● **ASSIGNMENT**
For each line of the listing that contains "POLYGON", make a copy and return it.

INFORMATION GIVEN section start

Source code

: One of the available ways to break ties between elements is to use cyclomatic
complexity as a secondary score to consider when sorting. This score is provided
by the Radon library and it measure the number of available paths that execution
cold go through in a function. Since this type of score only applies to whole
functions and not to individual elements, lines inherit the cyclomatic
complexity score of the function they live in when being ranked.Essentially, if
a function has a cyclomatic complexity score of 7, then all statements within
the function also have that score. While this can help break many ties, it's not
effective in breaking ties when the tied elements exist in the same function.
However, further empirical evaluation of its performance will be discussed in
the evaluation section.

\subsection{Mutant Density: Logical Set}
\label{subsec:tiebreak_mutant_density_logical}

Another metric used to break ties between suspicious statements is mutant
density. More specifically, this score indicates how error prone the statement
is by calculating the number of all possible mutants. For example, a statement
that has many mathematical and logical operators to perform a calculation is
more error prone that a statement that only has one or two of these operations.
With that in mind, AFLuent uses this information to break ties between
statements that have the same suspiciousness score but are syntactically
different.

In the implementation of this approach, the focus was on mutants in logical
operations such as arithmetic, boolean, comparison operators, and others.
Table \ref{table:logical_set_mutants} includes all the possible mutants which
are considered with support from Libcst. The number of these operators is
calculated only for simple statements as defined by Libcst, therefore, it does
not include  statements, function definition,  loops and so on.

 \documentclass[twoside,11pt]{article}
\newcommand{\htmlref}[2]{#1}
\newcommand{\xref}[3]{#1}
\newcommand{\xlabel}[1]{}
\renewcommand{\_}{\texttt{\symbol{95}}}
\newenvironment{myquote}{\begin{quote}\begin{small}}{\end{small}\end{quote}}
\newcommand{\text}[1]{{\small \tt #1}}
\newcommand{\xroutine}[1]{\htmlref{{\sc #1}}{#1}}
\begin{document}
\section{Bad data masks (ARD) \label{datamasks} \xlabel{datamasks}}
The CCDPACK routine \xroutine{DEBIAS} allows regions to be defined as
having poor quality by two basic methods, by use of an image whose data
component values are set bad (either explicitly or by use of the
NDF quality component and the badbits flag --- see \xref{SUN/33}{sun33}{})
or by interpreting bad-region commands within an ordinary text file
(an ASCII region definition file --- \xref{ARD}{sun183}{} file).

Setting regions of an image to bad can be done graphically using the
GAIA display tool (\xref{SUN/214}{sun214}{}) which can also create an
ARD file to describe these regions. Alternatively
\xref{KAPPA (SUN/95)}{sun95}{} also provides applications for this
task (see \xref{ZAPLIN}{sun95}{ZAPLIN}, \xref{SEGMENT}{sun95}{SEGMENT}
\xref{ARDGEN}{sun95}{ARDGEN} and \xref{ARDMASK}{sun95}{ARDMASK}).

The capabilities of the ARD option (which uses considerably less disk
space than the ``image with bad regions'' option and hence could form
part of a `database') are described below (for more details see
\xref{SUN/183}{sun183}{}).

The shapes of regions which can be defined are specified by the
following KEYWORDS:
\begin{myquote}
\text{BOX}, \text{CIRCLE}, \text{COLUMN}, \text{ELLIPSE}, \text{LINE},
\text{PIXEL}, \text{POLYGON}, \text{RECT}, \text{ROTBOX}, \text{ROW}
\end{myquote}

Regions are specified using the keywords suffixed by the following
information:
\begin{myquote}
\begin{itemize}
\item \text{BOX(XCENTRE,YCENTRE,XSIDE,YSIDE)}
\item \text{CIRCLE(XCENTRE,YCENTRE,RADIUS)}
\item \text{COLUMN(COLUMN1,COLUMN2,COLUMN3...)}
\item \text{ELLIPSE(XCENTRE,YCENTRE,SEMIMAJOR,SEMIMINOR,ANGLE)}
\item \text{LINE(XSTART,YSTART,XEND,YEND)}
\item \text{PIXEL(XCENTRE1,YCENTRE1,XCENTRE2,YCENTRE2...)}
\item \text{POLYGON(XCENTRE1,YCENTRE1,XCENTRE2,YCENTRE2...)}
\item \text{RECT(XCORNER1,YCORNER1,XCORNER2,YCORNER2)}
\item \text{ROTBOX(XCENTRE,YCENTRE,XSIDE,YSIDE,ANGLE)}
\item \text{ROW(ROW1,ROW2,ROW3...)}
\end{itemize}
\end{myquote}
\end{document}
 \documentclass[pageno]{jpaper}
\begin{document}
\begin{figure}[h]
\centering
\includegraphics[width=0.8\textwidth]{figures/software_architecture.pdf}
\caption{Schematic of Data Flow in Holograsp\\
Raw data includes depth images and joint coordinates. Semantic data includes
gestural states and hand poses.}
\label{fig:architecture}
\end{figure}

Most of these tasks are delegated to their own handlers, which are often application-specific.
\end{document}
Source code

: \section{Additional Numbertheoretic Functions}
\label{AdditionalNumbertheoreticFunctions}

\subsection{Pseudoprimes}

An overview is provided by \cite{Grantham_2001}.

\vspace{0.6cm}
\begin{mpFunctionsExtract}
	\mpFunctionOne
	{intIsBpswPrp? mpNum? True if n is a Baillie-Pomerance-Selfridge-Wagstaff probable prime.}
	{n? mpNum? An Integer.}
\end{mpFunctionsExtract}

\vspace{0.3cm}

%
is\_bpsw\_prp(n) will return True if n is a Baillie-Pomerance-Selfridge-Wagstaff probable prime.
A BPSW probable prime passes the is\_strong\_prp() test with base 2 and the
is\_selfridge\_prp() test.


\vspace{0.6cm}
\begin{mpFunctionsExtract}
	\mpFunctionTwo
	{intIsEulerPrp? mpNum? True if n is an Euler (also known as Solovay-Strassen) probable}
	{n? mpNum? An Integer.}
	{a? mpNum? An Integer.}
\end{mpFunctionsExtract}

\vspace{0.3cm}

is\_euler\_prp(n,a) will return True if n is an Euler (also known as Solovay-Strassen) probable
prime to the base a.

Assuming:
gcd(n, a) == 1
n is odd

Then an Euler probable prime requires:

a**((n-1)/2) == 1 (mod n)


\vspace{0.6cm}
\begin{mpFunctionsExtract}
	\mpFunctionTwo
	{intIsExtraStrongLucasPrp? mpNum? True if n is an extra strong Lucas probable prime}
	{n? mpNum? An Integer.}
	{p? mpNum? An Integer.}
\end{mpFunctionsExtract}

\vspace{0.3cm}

INFORMATION GIVEN section end

● **ANSWER BELOW**
\text{PIXEL}, \text{POLYGON}, \text{RECT}, \text{ROTBOX}, \text{ROW}
\item \text{POLYGON(XCENTRE1,YCENTRE1,XCENTRE2,YCENTRE2...)}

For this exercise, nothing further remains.